Les objets physiques variés permettent l’appréhension du travail du graveur.
D’après Louis Robert (père de l’étude épigraphique) dans « Epigraphie », L’histoire et ses méthodes, éd. Pléïade, il faut observer le soin accordé au traçage des lettres, aux espaces… car tout cela nous donne des informations sur celui qui a gravé le texte.
Les textes officiels sont gravés sur des supports monumentaux (stèles, axones [1]). Dès lors, leur lecture nécessite un effort, un corps à corps avec le texte car il faut s’approcher et tourner le texte avec des manettes, ce qui requiert beaucoup d’efforts.
Ex. : Textes de Solon et Dracon gravés sur ces axones.

Ex. : Dédicace de Cnide sur un socle de statue : les écritures apparaissent partout et en tous sens, ce qui rend la lecture très difficile.
De même pour les inscriptions sur le col d’un oenochoé, qui en font le tour.

Ces choix de support sont très étonnants et posent question. Le contrat avec le scribe Spensithios déjà cité a été gravé sur une arme… Pourquoi ?...

La loi constitutionnelle de Chios gravée sur plusieurs panneaux semble facile à lire, mais il est pourtant impossible de savoir dans quel sens les lire !

Autre exemple : l’épitaphe de Ménécratès à Corcyre. L’inscription, qui évoque l’histoire du mort, est gravée sur une seule ligne, mais de 10 mètres ! Il est donc nécessaire de marcher pour en faire le tour et la lire dans son intégralité.

C. Thèmes abordés

  • graffiti
  • dédicaces et marques de propriété
  • textes funéraires
  • textes publics

II. Collaboration entre textes épigraphiques et littéraires

A. Une méthode rigoureuse

La restitution nécessite rigueur et précision, l’interprétation aussi.
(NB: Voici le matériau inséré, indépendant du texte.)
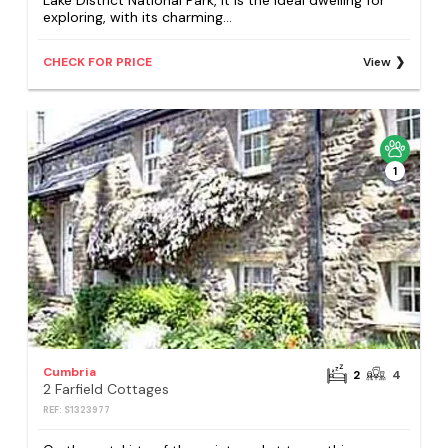
Lake District National Park, it is the ideal dwelling for
exploring, with its charming...
CHECK FOR PRICE
View
1
Cumbria
2
4
2 Farfield Cottages
REF: S1323977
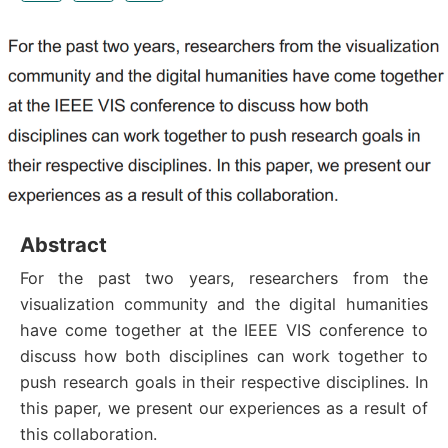
Abstract
For the past two years, researchers from the
visualization community and the digital humanities
have come together at the IEEE VIS conference to
discuss how both disciplines can work together to
push research goals in their respective disciplines. In
this paper, we present our experiences as a result of
this collaboration.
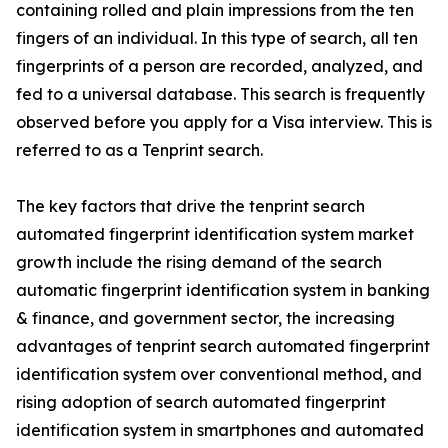
containing rolled and plain impressions from the ten
fingers of an individual. In this type of search, all ten
fingerprints of a person are recorded, analyzed, and
fed to a universal database. This search is frequently
observed before you apply for a Visa interview. This is
referred to as a Tenprint search.
The key factors that drive the tenprint search
automated fingerprint identification system market
growth include the rising demand of the search
automatic fingerprint identification system in banking
& finance, and government sector, the increasing
advantages of tenprint search automated fingerprint
identification system over conventional method, and
rising adoption of search automated fingerprint
identification system in smartphones and automated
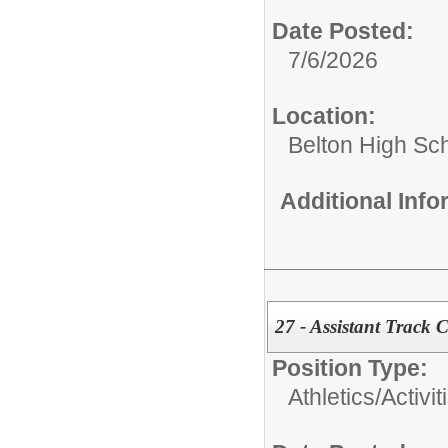
Date Posted:
7/6/2026
Location:
Belton High Sc
Additional Inf
27 - Assistant Track 
Position Type:
Athletics/Activit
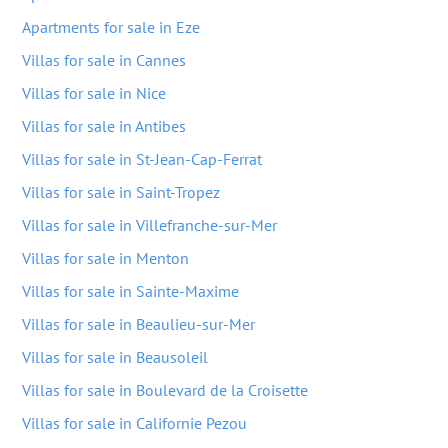
Apartments for sale in Eze
Villas for sale in Cannes
Villas for sale in Nice
Villas for sale in Antibes
Villas for sale in St-Jean-Cap-Ferrat
Villas for sale in Saint-Tropez
Villas for sale in Villefranche-sur-Mer
Villas for sale in Menton
Villas for sale in Sainte-Maxime
Villas for sale in Beaulieu-sur-Mer
Villas for sale in Beausoleil
Villas for sale in Boulevard de la Croisette
Villas for sale in Californie Pezou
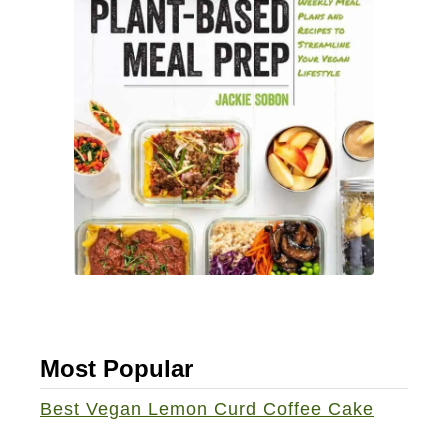
i
n
e
L
o
a
f
Most Popular
Best Vegan Lemon Curd Coffee Cake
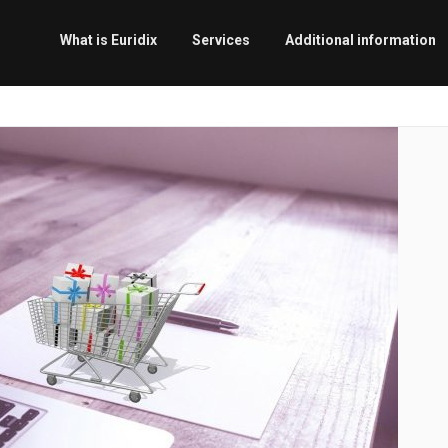
What is Euridix
Services
Additional information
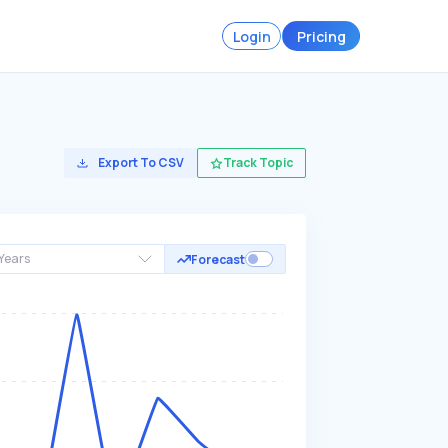
Login
Pricing
Export To CSV
Track Topic
Years
Forecast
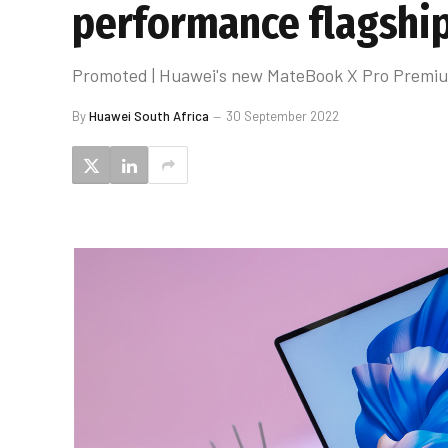
performance flagship
Promoted | Huawei's new MateBook X Pro Premium 
By
Huawei South Africa
30 September 2022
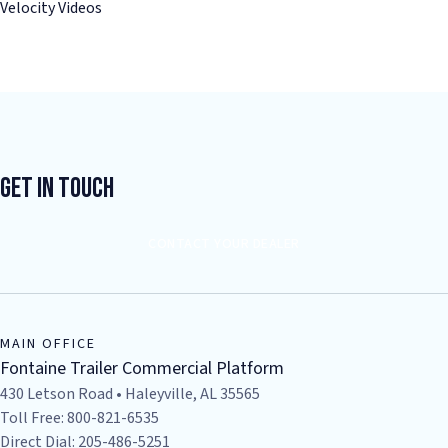
Velocity Videos
Get In Touch
CONTACT YOUR DEALER
MAIN OFFICE
Fontaine Trailer Commercial Platform
430 Letson Road • Haleyville, AL 35565
Toll Free: 800-821-6535
Direct Dial: 205-486-5251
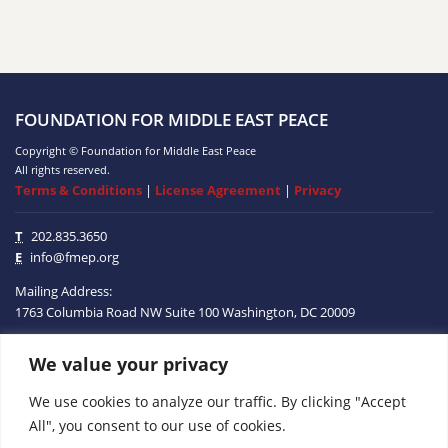
FOUNDATION FOR MIDDLE EAST PEACE
Copyright © Foundation for Middle East Peace
All rights reserved.
Terms & Conditions
|
License Agreement
|
Privacy
T
202.835.3650
E
info@fmep.org
Mailing Address:
1763 Columbia Road NW
Suite 100
Washington, DC
20009
We value your privacy
ABOUT
We use cookies to analyze our traffic. By clicking "Accept
GRANTS
All", you consent to our use of cookies.
RESEARCH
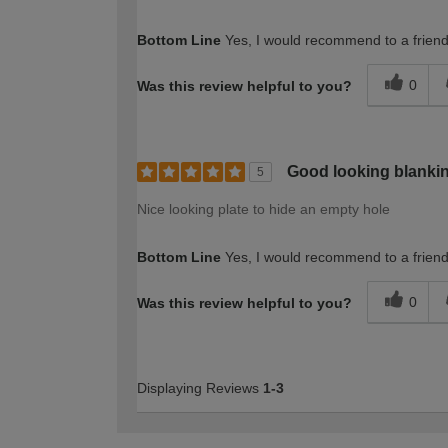
Bottom Line
Yes, I would recommend to a frien
0
Was this review helpful to you?
Good looking blankin
5
Nice looking plate to hide an empty hole
Bottom Line
Yes, I would recommend to a frien
0
Was this review helpful to you?
Displaying Reviews
1-3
B. Un cas unique : l’épitaphe des Corinthiens à Salamine

Il s’agit d’un alphabet archaïsant, épichorique.

« Autrefois nous habitions à Corinthe ». Or on est à Salamine, puisqu’il s’agit d’une stèle funéraire en l’honneur des morts à Salamine. Normalement les dépouilles étaient ramenées dans leur cité, mais quelquefois, après de grandes batailles, les morts étaient enterrés sur place.

D’après Hérodote, VIII, 94, les Corinthiens ont été lâches (d’après les Athéniens donc), mais pour les Corinthiens et les autres Grecs, c’est le contraire et ces derniers louent la bravoure des Corinthiens.

D’après Plutarque, dans De la malignité d’Hérodote, 39, les Athéniens auraient permis aux Corinthiens d’enterrer leurs morts à Salamine pour honorer leur courage dans un poème en distiques élégiaques. Ce serait justement l’inscription retrouvée en partie sur l’épitaphe.

Les limites de l’épigraphie sont malheureusement nombreuses : les matériaux proposent des données incomplètes et partielles ; les outils pédagogiques sont peu nombreux, mais cela élargit le champ d’expérimentation de l’enquête historique grâce à un dialogue rigoureux entre la pierre et le papier.